The funding of public road projects is based on the classification of roads into National, Prefectural (i.e., Regional, following the integration of Prefectures/Nομαρχίες into Regions/Περιφέρειες in 2010), and Municipal. Projects on the first category are undertaken by the technical services of the Ministry of Infrastructure, on the second by the corresponding services of the Regions, and on the third by the corresponding services of the Municipalities. Annual funding from the Public Investment Program is allocated to Regions and Municipalities according to established criteria, such as population, number of buildings, length of the road network and, in addition, for emergency events. These allocations are made as a lump-sum, which are subsequently distributed by the corresponding collective bodies of local government. These bodies determine the specific technical projects to be funded, prepare the necessary technical and economic studies, tender the projects and supervise their implementation. The question that arises is: by what criteria are these allocations made, or, in the event that there are no legislated criteria, what informal system of weighing factors —similar to those used by central government in making allocations— is applied in determining final project selections and funding amounts? Unfortunately, no transparent system of coefficients leading to fair and stable funding criteria for each area (Περιφερειακή Ενότητα, Δήμος ή Δημοτική Κοινότητα) has ever been established.

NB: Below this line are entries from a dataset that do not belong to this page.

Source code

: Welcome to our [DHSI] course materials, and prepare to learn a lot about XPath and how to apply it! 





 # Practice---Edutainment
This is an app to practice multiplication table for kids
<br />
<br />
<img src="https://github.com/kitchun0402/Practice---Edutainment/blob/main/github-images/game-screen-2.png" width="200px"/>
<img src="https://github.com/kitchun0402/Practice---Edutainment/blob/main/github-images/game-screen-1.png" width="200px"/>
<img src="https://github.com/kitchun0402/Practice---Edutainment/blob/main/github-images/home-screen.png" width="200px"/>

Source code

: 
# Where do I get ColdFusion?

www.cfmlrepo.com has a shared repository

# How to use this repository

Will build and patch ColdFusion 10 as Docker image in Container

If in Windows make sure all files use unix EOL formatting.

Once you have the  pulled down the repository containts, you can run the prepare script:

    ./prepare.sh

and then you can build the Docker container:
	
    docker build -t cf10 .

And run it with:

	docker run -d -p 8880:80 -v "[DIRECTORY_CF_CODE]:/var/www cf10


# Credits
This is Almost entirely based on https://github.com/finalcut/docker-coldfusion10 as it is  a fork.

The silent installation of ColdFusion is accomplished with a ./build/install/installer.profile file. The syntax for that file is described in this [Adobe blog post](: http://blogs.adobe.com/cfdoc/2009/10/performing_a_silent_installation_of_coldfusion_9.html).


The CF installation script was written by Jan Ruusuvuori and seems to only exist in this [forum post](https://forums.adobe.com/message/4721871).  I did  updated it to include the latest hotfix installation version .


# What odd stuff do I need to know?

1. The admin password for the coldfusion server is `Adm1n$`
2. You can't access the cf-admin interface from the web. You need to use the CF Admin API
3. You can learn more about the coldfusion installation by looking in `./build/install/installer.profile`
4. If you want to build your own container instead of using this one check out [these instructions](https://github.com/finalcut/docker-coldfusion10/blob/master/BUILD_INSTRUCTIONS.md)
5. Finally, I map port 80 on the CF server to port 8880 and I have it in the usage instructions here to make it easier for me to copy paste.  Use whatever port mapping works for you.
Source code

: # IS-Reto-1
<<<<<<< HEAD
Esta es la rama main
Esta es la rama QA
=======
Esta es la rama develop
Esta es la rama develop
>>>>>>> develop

There is no dispute that members of municipal and regional governing bodies have been elected by the public and therefore possess democratic legitimacy. However, this mandate is general in nature and does not define the framework within which each elected official should vote on individual funding decisions. The population density of individual areas within each Region and Municipality is a decisive factor in electing their representatives to collective bodies, resulting in urban areas being overrepresented at the expense of rural and sparsely populated regions. This imbalance inevitably influences decisions regarding which projects are included in technical programs and therefore receive funding through the Public Investment Program.

Another case of clear injustice is the conversion of earmarked credits for specific projects into unallocated ones and their ultimate redirection.These procedures work as follows: If representatives of certain areas convince the central administration that the general allocation rules determine the funding of a specific project in their region, a specialized decision is issued and forwarded to the relevant local government authority for implementation (project’s inclusion in the annual technical program, followed by the preparation of studies, tendering and construction). If the project fails to proceed for any reason, the allocated funds should normally be carried forward and recorded as income in the following year’s budget and technical program. In many cases, however, the designated funding is effectively “forgotten”, reappearing as unspecified revenue and ultimately being used for other projects. A characteristic example in Mani is the upgrading of the Milea–Panagia Giatrissa road. Since this road has been classified as a Provincial Road since 1955, the competent ministry was obligated to finance its reconstruction. More than €3 million was allocated to the project beginning in 2013, yet thirteen years later it still has not been completed. Any well-intentioned person wonders: what happened to this funding?

Addressing the injustices created by the unequal distribution of Public Investment Program resources, which disproportionately disadvantages rural areas with small populations, depends largely on the efforts of local elected representatives and local cultural associations. Achieving a fairer balance requires determination, coordinated action, and sustained advocacy. It also requires documenting cases of unequal treatment, bringing them to public attention through today’s diverse media landscape, as well as coordinated representations to Members of Parliament and government ministers.

In particular, in our region, Mani, with its intense tourist development, the gap between private and public investment is becoming increasingly evident. If local representatives limit their activities to routine administrative matters, the region’s long-term development will inevitably suffer, leading to reduced economic opportunities and employment. It is time for everyone who cares about our region to recognize and address this danger.